EXERCISE REQUIREMENTS ::
For this listing, reproduce the line with "mouse_move(803, 346)", the line with "mouse_move(837, 303)", and the lines between, exactly as they stand. Leave out pictures and all other lines.

---------- SOURCE MATERIAL ----------

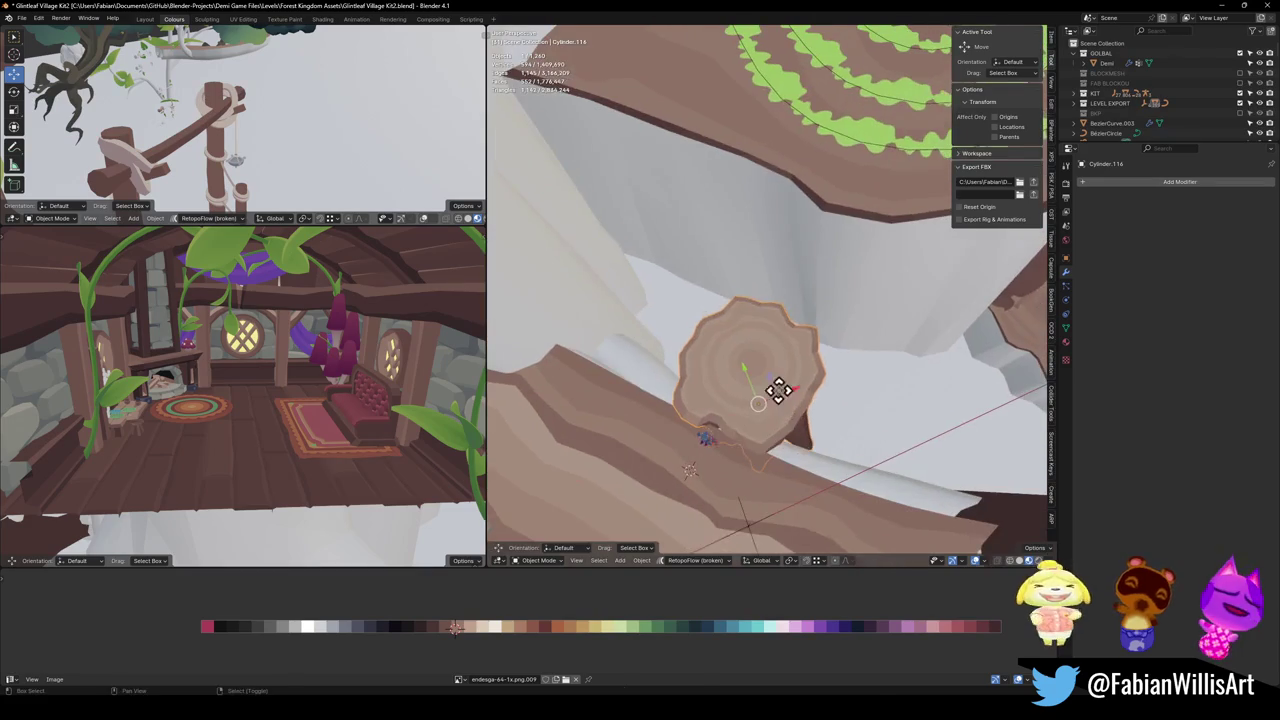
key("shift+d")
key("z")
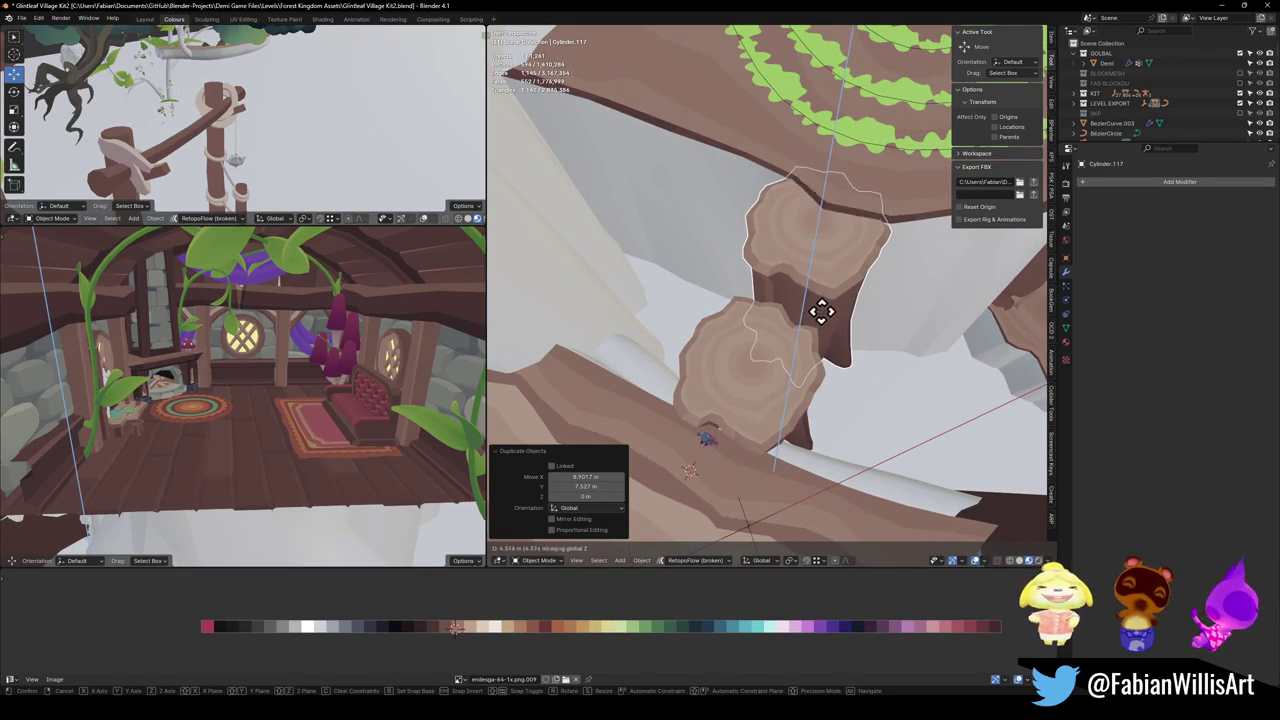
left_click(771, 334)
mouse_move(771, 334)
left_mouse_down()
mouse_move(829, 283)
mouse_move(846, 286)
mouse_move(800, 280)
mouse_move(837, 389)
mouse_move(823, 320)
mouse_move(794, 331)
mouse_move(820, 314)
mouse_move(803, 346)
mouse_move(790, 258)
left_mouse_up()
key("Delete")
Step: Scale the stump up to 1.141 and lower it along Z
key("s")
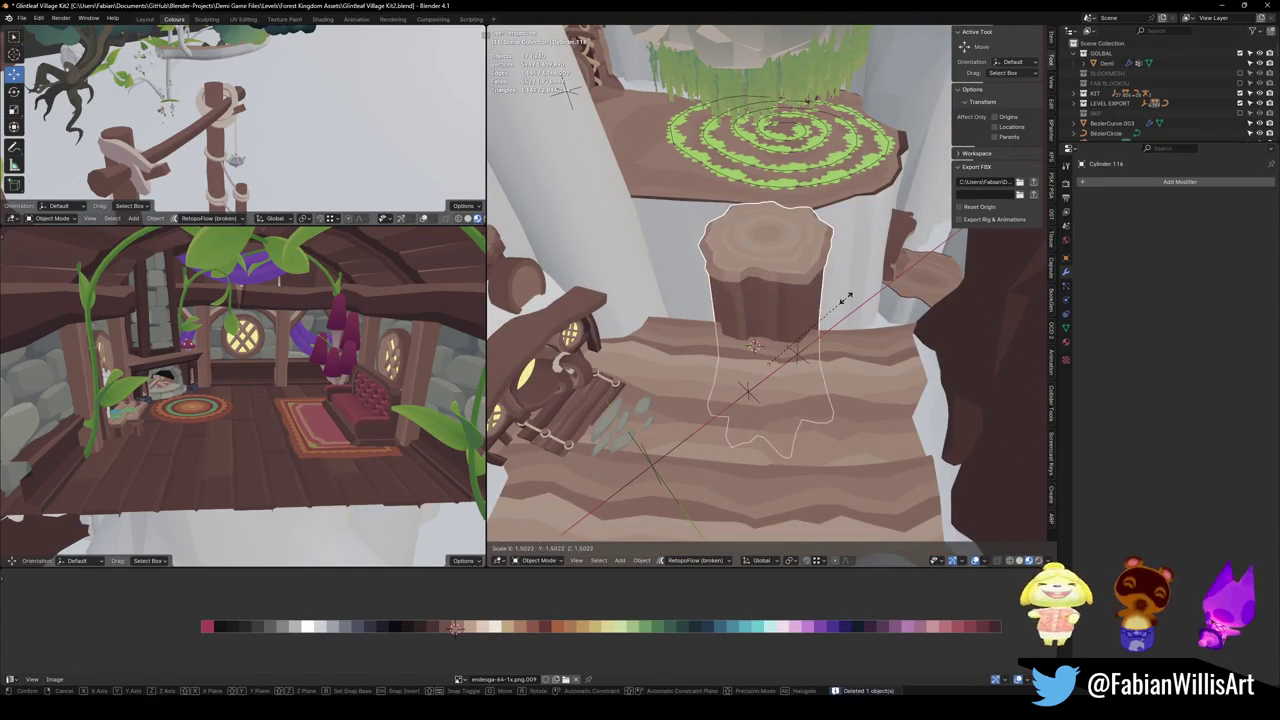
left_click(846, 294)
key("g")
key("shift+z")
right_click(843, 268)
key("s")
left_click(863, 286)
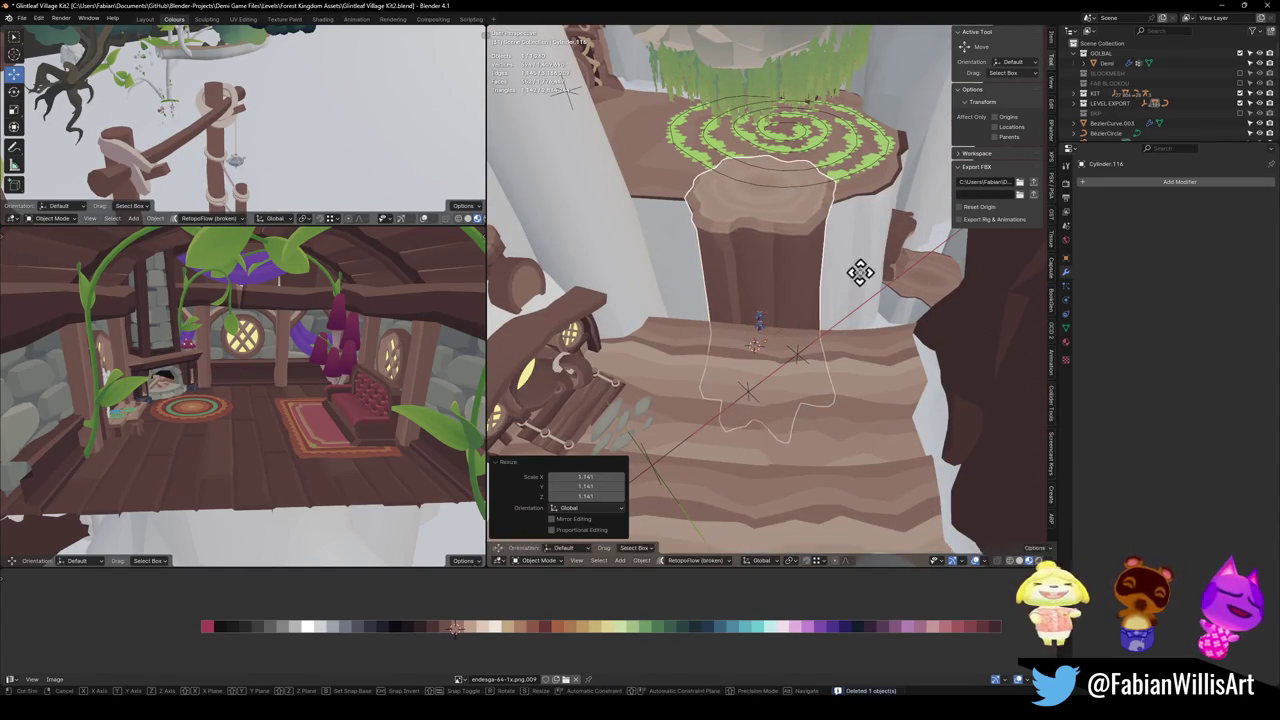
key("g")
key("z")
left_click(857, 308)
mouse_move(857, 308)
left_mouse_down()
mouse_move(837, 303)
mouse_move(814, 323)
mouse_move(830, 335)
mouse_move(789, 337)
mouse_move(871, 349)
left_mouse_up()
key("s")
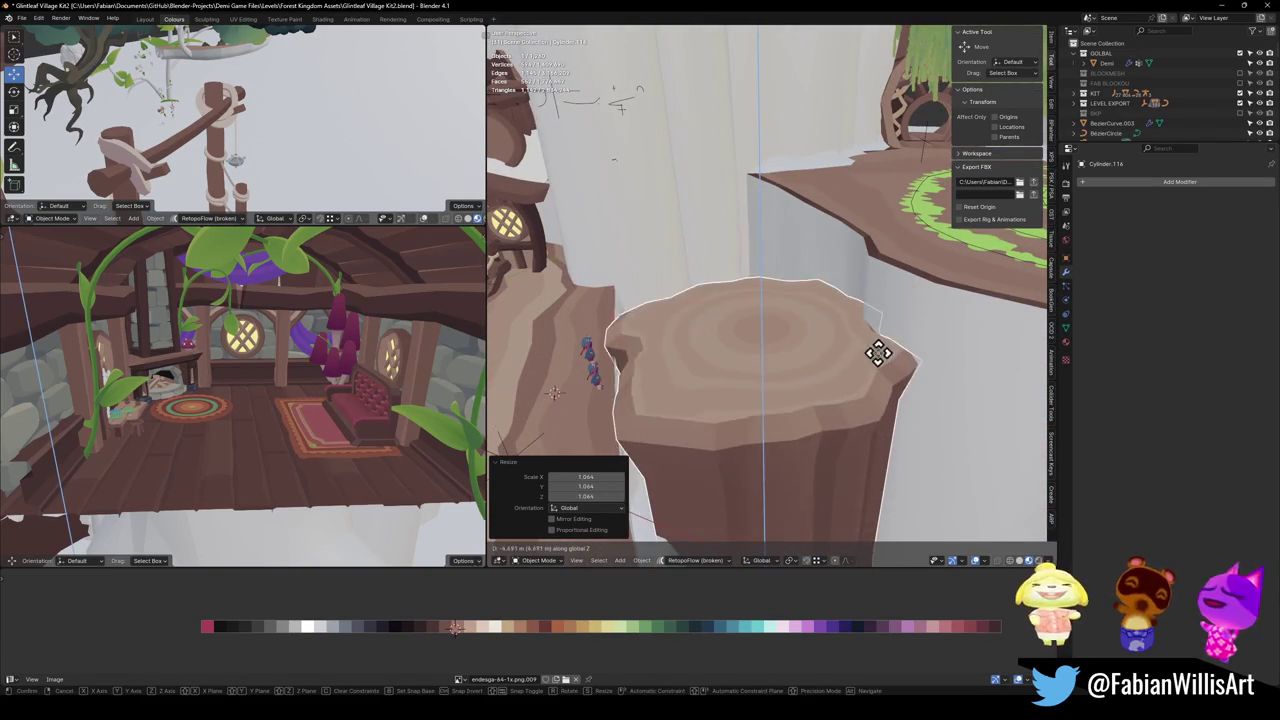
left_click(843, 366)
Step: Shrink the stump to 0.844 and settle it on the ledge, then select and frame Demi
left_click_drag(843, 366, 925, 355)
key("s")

----------

TASK RESULT ::
mouse_move(803, 346)
mouse_move(790, 258)
left_mouse_up()
key("Delete")
Step: Scale the stump up to 1.141 and lower it along Z
key("s")
left_click(846, 294)
key("g")
key("shift+z")
right_click(843, 268)
key("s")
left_click(863, 286)
key("g")
key("z")
left_click(857, 308)
mouse_move(857, 308)
left_mouse_down()
mouse_move(837, 303)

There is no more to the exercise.